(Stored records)
────────────────────────────────────────
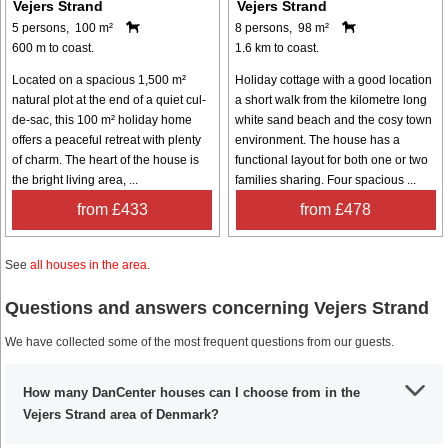
Vejers Strand
Vejers Strand
5 persons, 100 m²
8 persons, 98 m²
600 m to coast.
1.6 km to coast.
Located on a spacious 1,500 m²
Holiday cottage with a good location
natural plot at the end of a quiet cul-
a short walk from the kilometre long
de-sac, this 100 m² holiday home
white sand beach and the cosy town
offers a peaceful retreat with plenty
environment. The house has a
of charm. The heart of the house is
functional layout for both one or two
the bright living area, ...
families sharing. Four spacious ...
from £433
from £478
See
all houses in the area
.
Questions and answers concerning Vejers Strand
We have collected some of the most frequent questions from our guests.
How many DanCenter houses can I choose from in the
Vejers Strand area of Denmark?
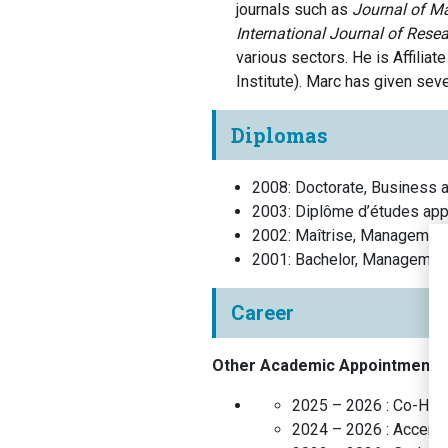
journals such as
Journal of
Ma
International Journal of Rese
various sectors.
He is Affiliat
Institute).
Marc
has
given
seve
Diplomas
2008
:
Doctorate, Business a
2003
:
Diplôme d’études app
2002
:
Maîtrise, Managemen
2001
:
Bachelor, Managemen
Career
Other Academic Appointments
2025 – 2026 :
Co-Hold
2024 – 2026 :
Accentu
────────────────────────────────────────
EXERCISE DETAILS — Copy word for word the lines of the data starting at the line that contains "journals such as" and ending at the last line of the data.

RESULT OF THIS EXERCISE —
journals such as
Journal of
Ma
International Journal of Rese
various sectors.
He is Affiliat
Institute).
Marc
has
given
seve
Diplomas
2008
:
Doctorate, Business a
2003
:
Diplôme d’études app
2002
:
Maîtrise, Managemen
2001
:
Bachelor, Managemen
Career
Other Academic Appointments
2025 – 2026 :
Co-Hold
2024 – 2026 :
Accentu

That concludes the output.